PASSAGE TO READ:
Spark Structured Streaming by Example
Spark Structured Streaming: The idea behind Structured Streaming is to treat a live data stream as a table that is being continuously appended. It is based on Spark SQL, Dataset, and Dataframe replacing RDD and DStream APIs.
Spark SQL is a Spark module for structured data processing.
Dataset is a distributed collection of data. Dataset is a new interface added in Spark 1.6 that provides the benefits of RDDs (strong typing, ability to use powerful lambda functions) with the benefits of Spark SQL’s optimized execution engine.
DataFrame is a Dataset organized into named columns. It is conceptually equivalent to a table in a relational database or a data frame in R/Python
Advantages of using structured streaming: Structured Streaming is a scalable and fault-tolerant stream processing engine built on the Spark SQL engine. You can express your streaming computation the same way you would express a batch computation on static data.
The Spark SQL engine will take care of running it incrementally and continuously and updating the final result as streaming data continues to arrive. You can use the Dataset/DataFrame API in Scala, Python, and R.
Spark SQL lets Spark programmers leverage the benefits of relational processing (e.g., declarative queries and optimized storage), and lets SQL users call complex analytics libraries in Spark (e.g., machine learning).
Key Differentiator:
The primary difference between the computation models of Spark SQL and Spark Core is the relational framework for ingesting, querying and persisting (semi)structured data using relational queries (structured queries) that can be expressed in SQL (like features of HiveQL) and the high-level SQL-like functional declarative Dataset API (aka Structured Query DSL).
Example in Python:
Steps 1 > Read JSON file 2 >Print Structure 3>Use Dataframe to display contents
from pyspark.sql import SQLContext
sqlContext = SQLContext(sc)
# Create the DataFrame
df = sqlContext.read.json("examples/src/resources/reference.json")
# Show the content of the DataFrame
df.show()
## age name
## null Judy
## 30 Andy
## 19 Mindy
# Print the schema in a tree format
df.printSchema()
## root
## |-- age: long (nullable = true)
## |-- name: string (nullable = true)
# Select only the "name" column
df.select("name").show()
## name
## Judy
## Andy
## Mindy
# Select everybody, but increment the age by 1
df.select(df['name'], df['age'] + 1).show()
## name (age + 1)
## Judy null
## Andy 31
## Mindy 20
# Select people older than 21
df.filter(df['age'] > 21).show()
## age name
## 30 Andy
# Count people by age
df.groupBy("age").count().show()
## age count
## null 1
## 19 1
## 30 1

ACTIONS TO TAKE:
**1.** From the Spark Structured Streaming page, print word for word the part that begins at the words "Spark Structured Streaming by" and stops after "structured data processing.".
**2.** Do these statements agree with the Spark Structured Streaming page? Answer yes or no for each, and quote the words of the page that decide it. (a) Dataset was added as an interface in Spark 1.6. (b) The Dataset/DataFrame API can be used only in Scala and Python. (c) Structured Streaming treats a live data stream as a table that keeps being appended.

PROVIDED MATERIAL:
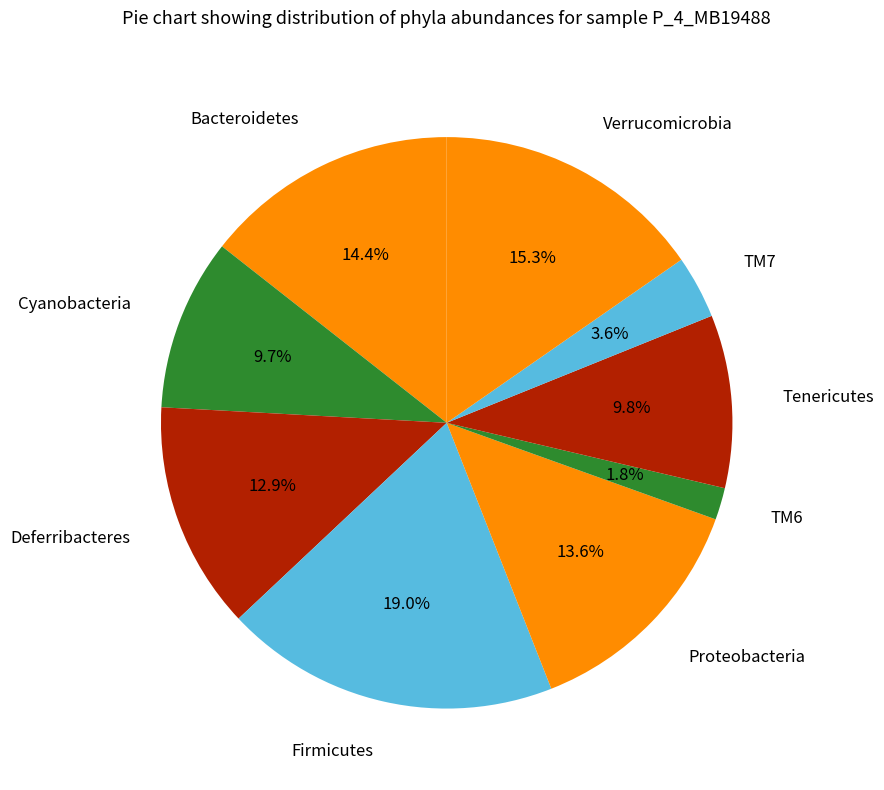

Count the number of slices in the pie.

9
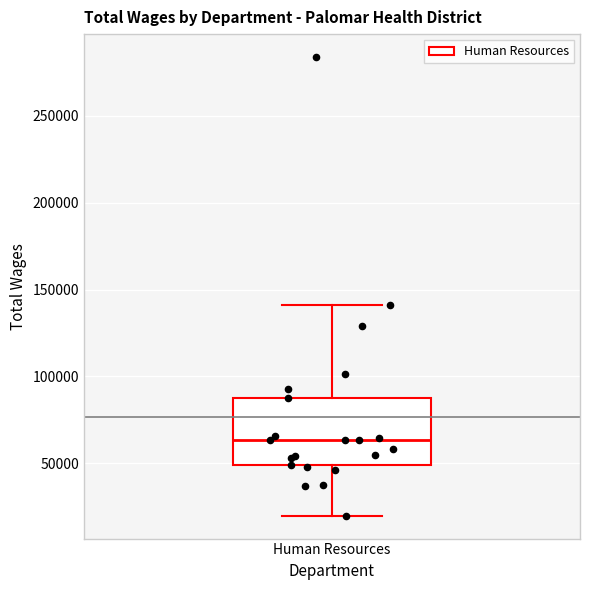

Transcribe this box plot: give where the median line is, the range the box spans, and where the two whiskers end, as read against the y-axis. The values are not printed on the chart, so give them approximately, as read against the axis.

median 65000, box 50000 to 90000, whiskers 20000 to 140000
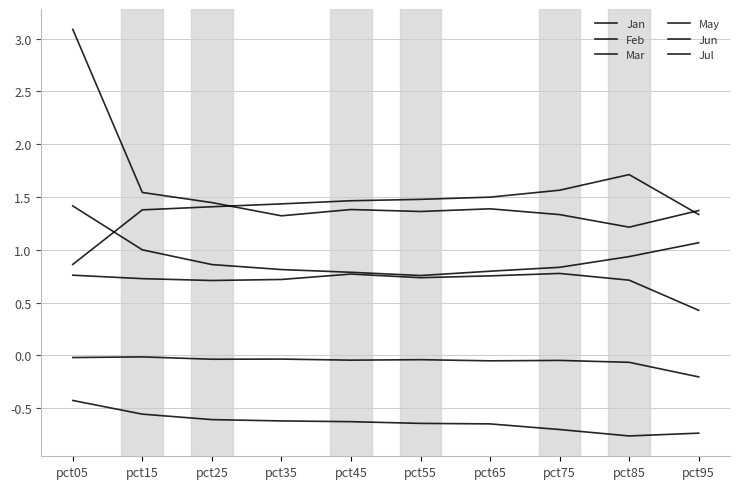

Does the chart have visible grid lines?

Yes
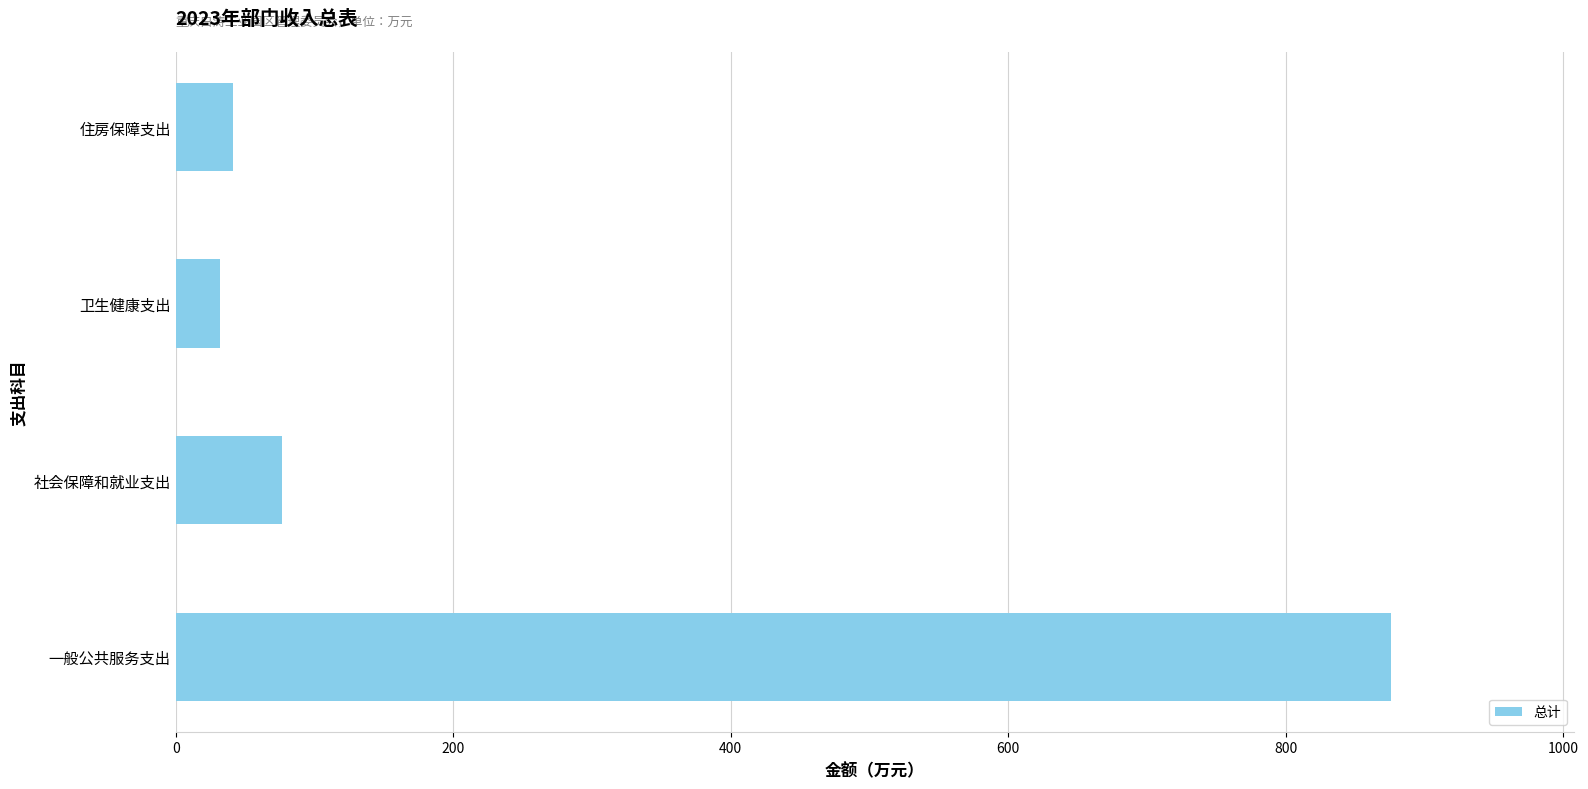

What is the maximum value shown in the chart?

876.1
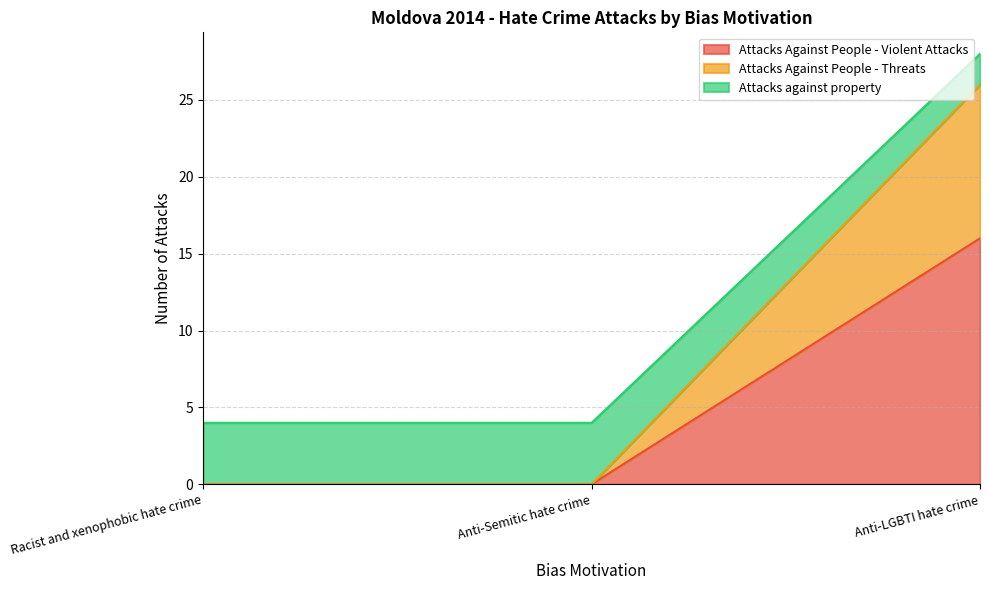

What are all the series names shown in the legend?

Attacks Against People - Violent Attacks, Attacks Against People - Threats, Attacks against property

ANSWERS TO THE TASKS:
**1.**
Spark Structured Streaming by Example
Spark Structured Streaming: The idea behind Structured Streaming is to treat a live data stream as a table that is being continuously appended. It is based on Spark SQL, Dataset, and Dataframe replacing RDD and DStream APIs.
Spark SQL is a Spark module for structured data processing.

**2.**
(a) Yes: "Dataset is a new interface added in Spark 1.6"
(b) No: "You can use the Dataset/DataFrame API in Scala, Python, and R."
(c) Yes: "The idea behind Structured Streaming is to treat a live data stream as a table that is being continuously appended."